Aim of the exercise:
In the records below, find each line with the word "down" and copy it.

Records to process:
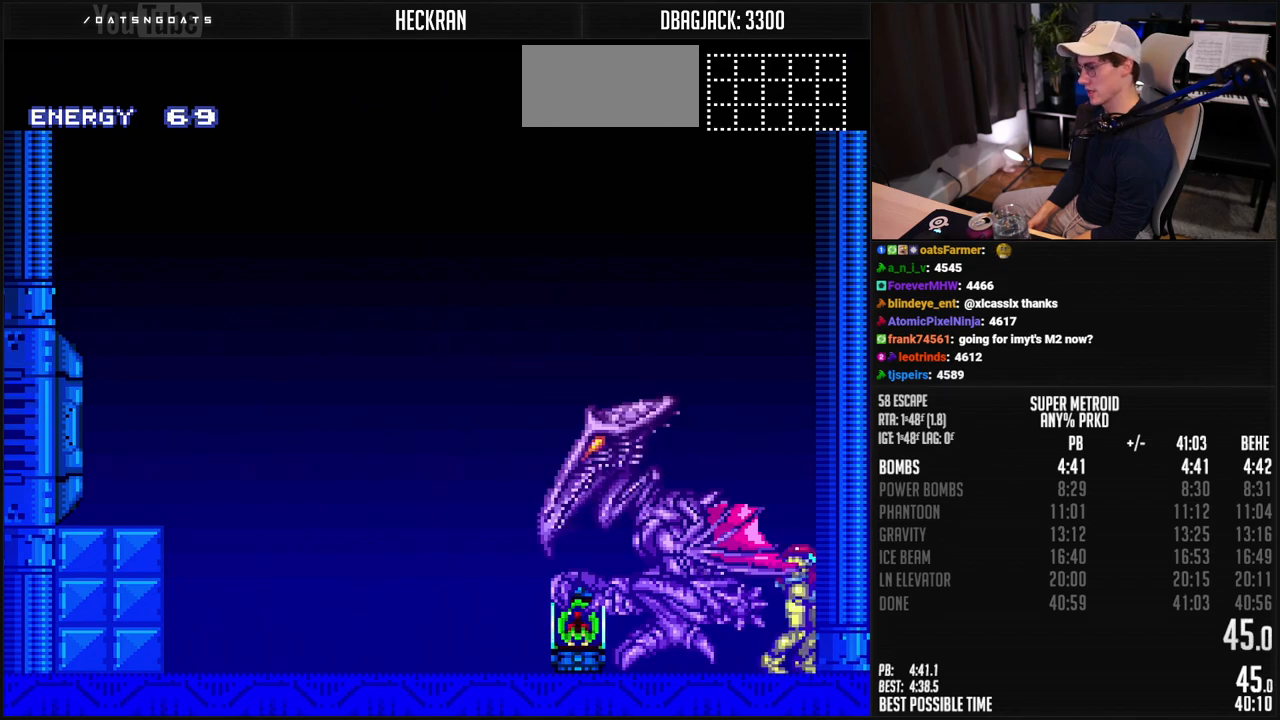
{"buttons": ["DPAD_RIGHT"], "events": []}
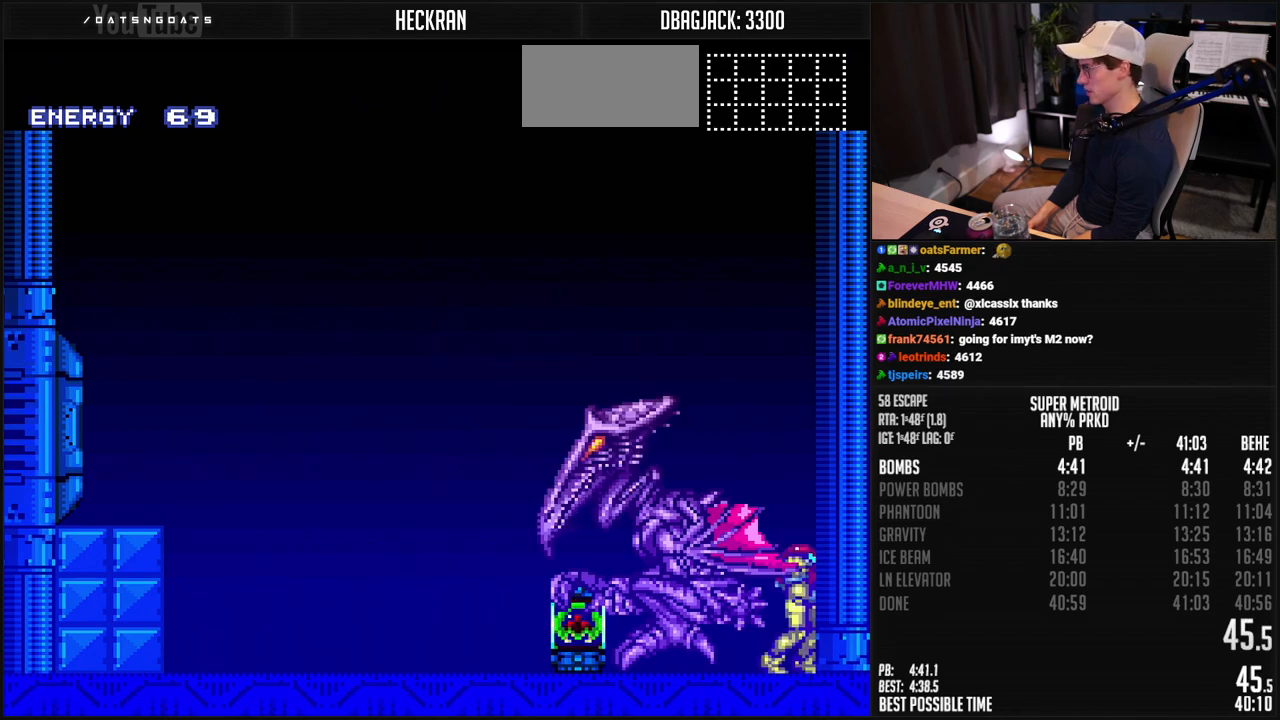
{"buttons": ["DPAD_RIGHT"], "events": []}
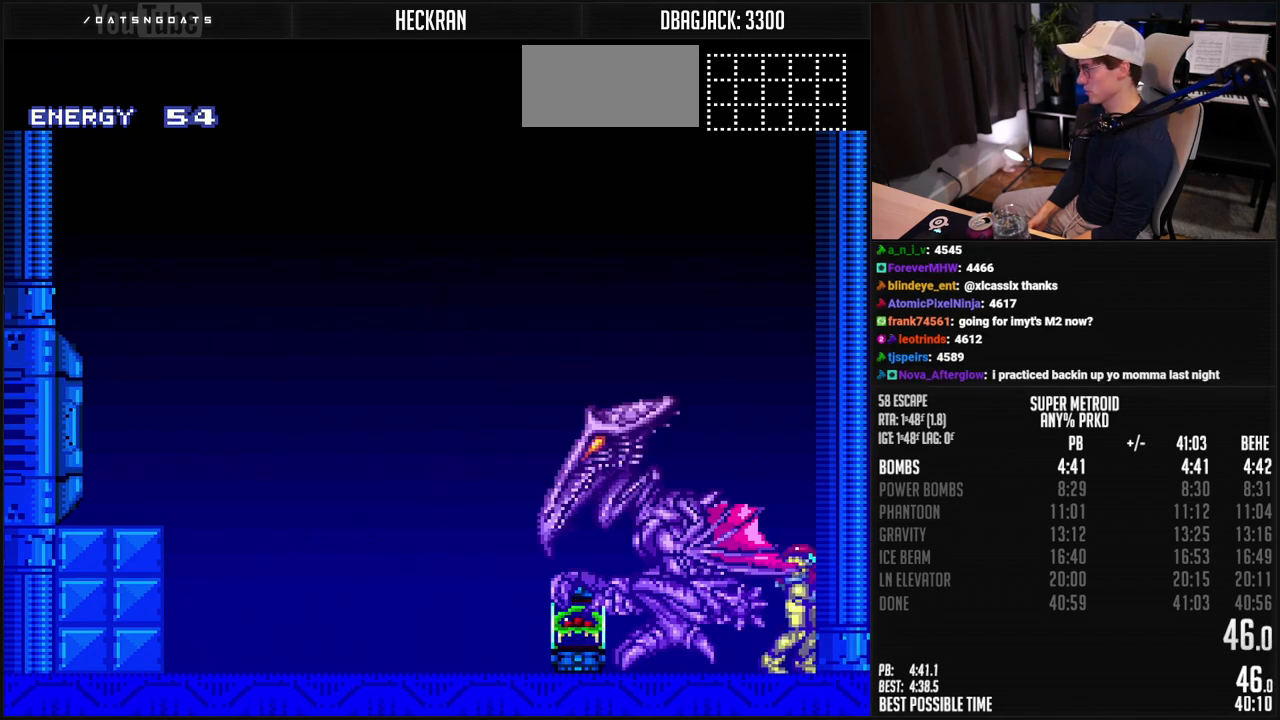
{"buttons": ["DPAD_RIGHT"], "events": []}
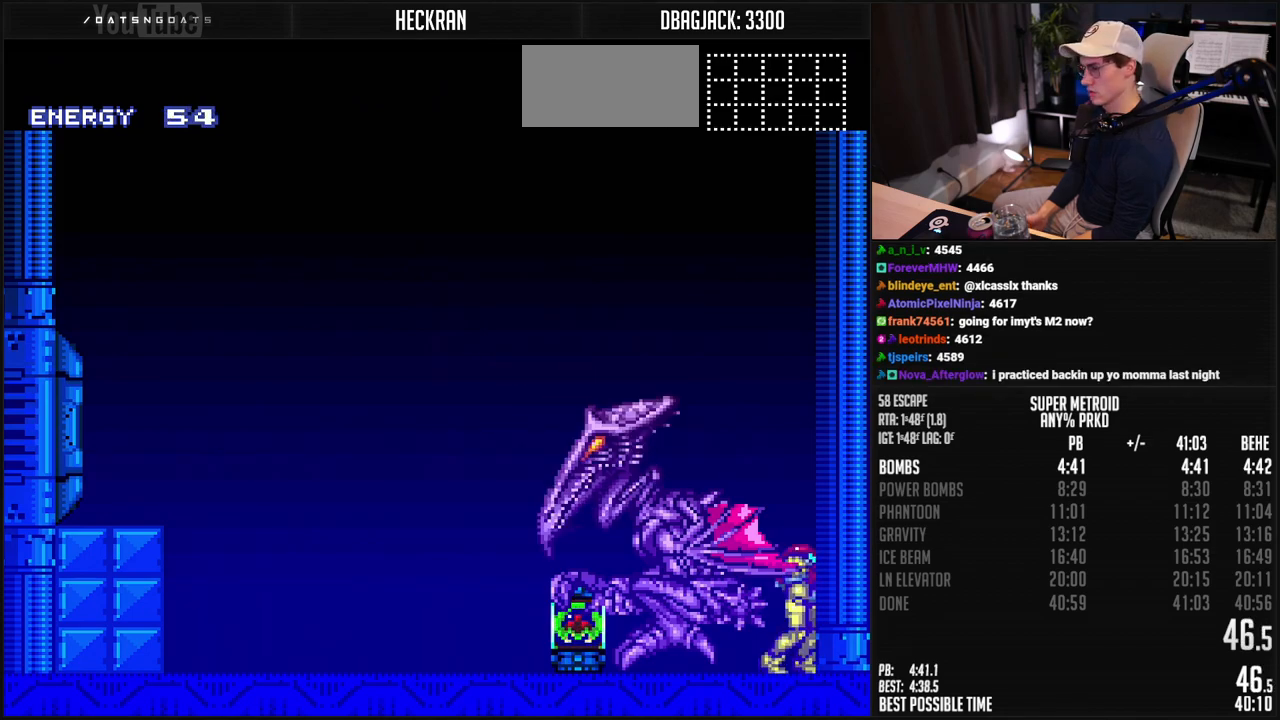
{"buttons": ["DPAD_RIGHT"], "events": []}
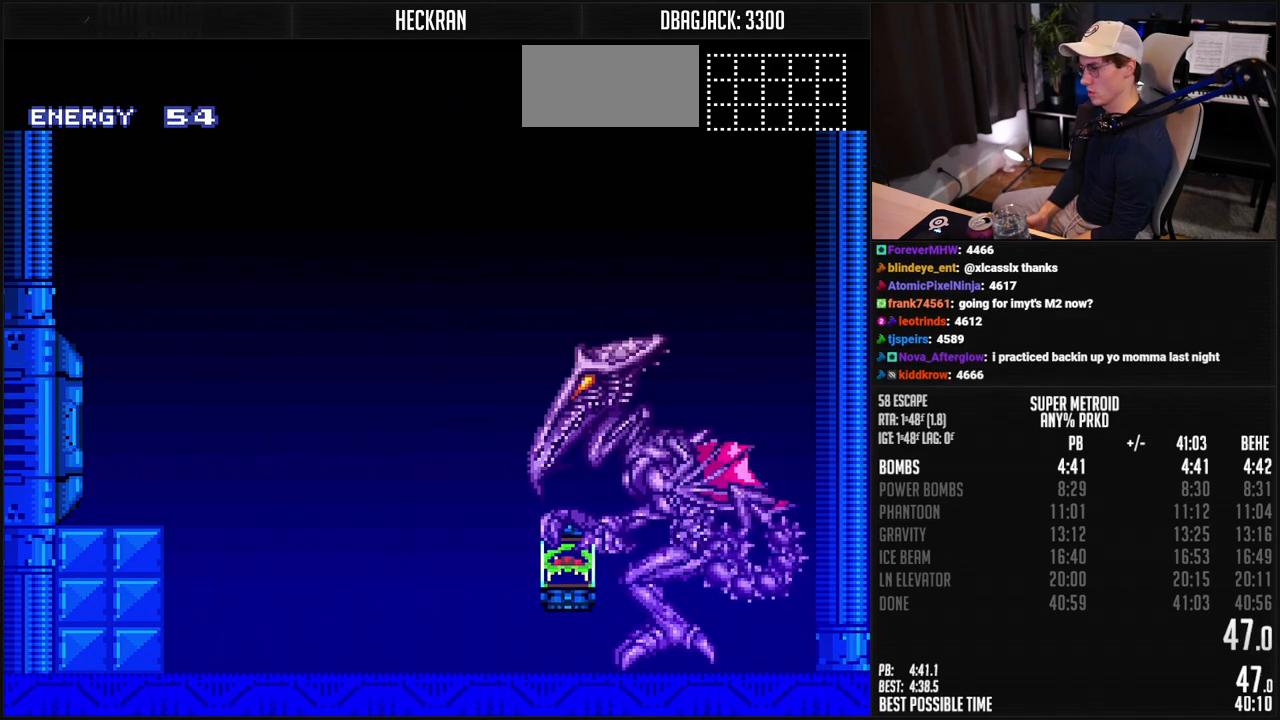
{"buttons": ["DPAD_RIGHT"], "events": [[167, "A", "down"], [418, "A", "up"]]}
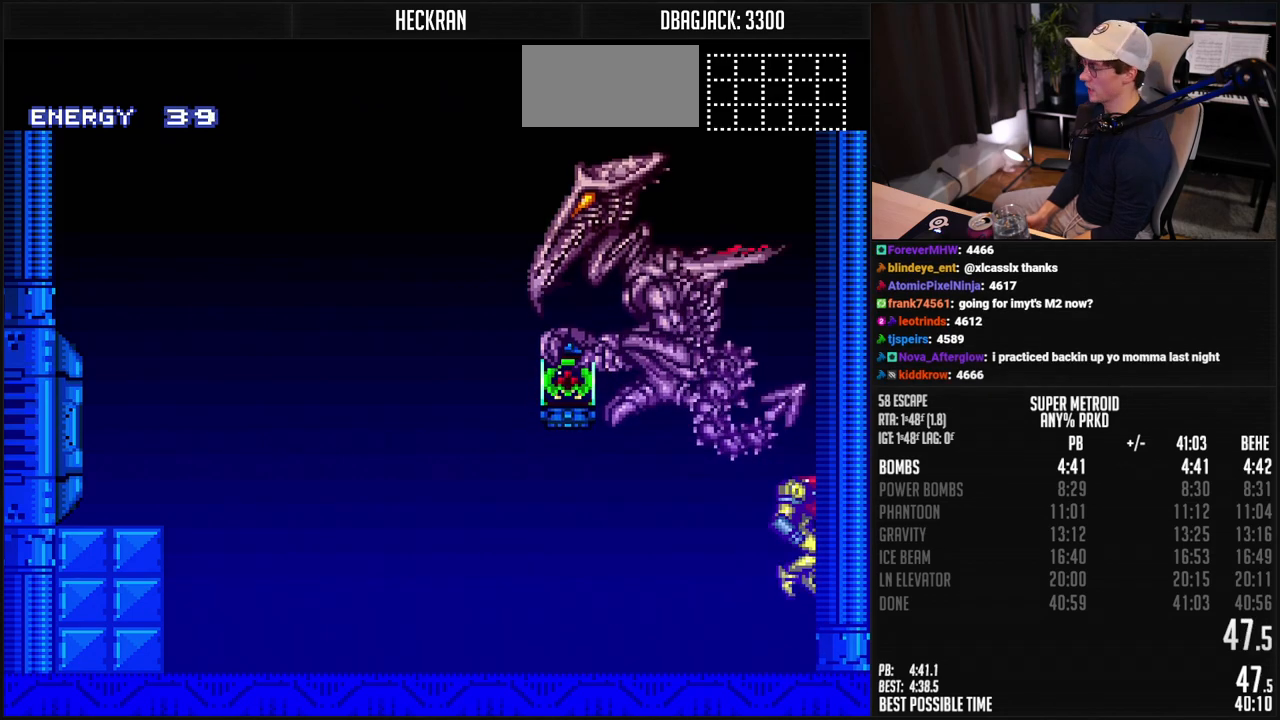
{"buttons": ["DPAD_RIGHT"], "events": []}
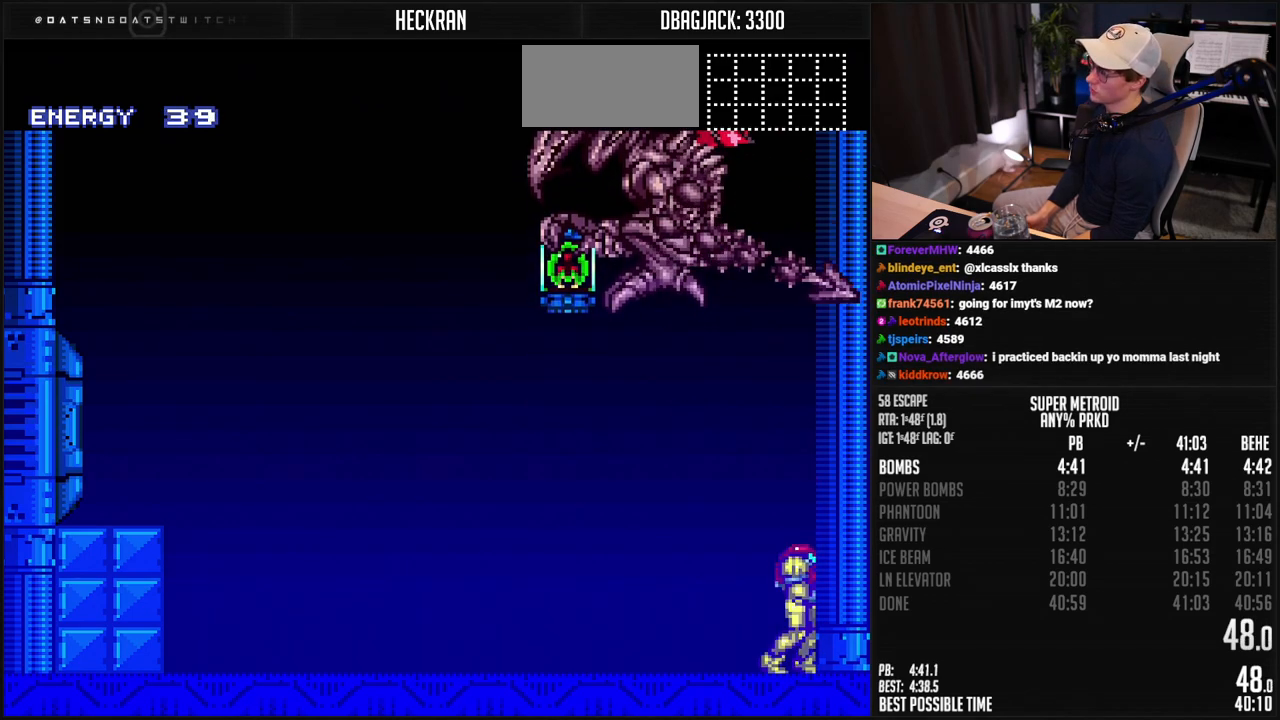
{"buttons": ["A", "DPAD_RIGHT"], "events": [[117, "A", "down"]]}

Output of the exercise:
{"buttons": ["DPAD_RIGHT"], "events": [[167, "A", "down"], [418, "A", "up"]]}
{"buttons": ["A", "DPAD_RIGHT"], "events": [[117, "A", "down"]]}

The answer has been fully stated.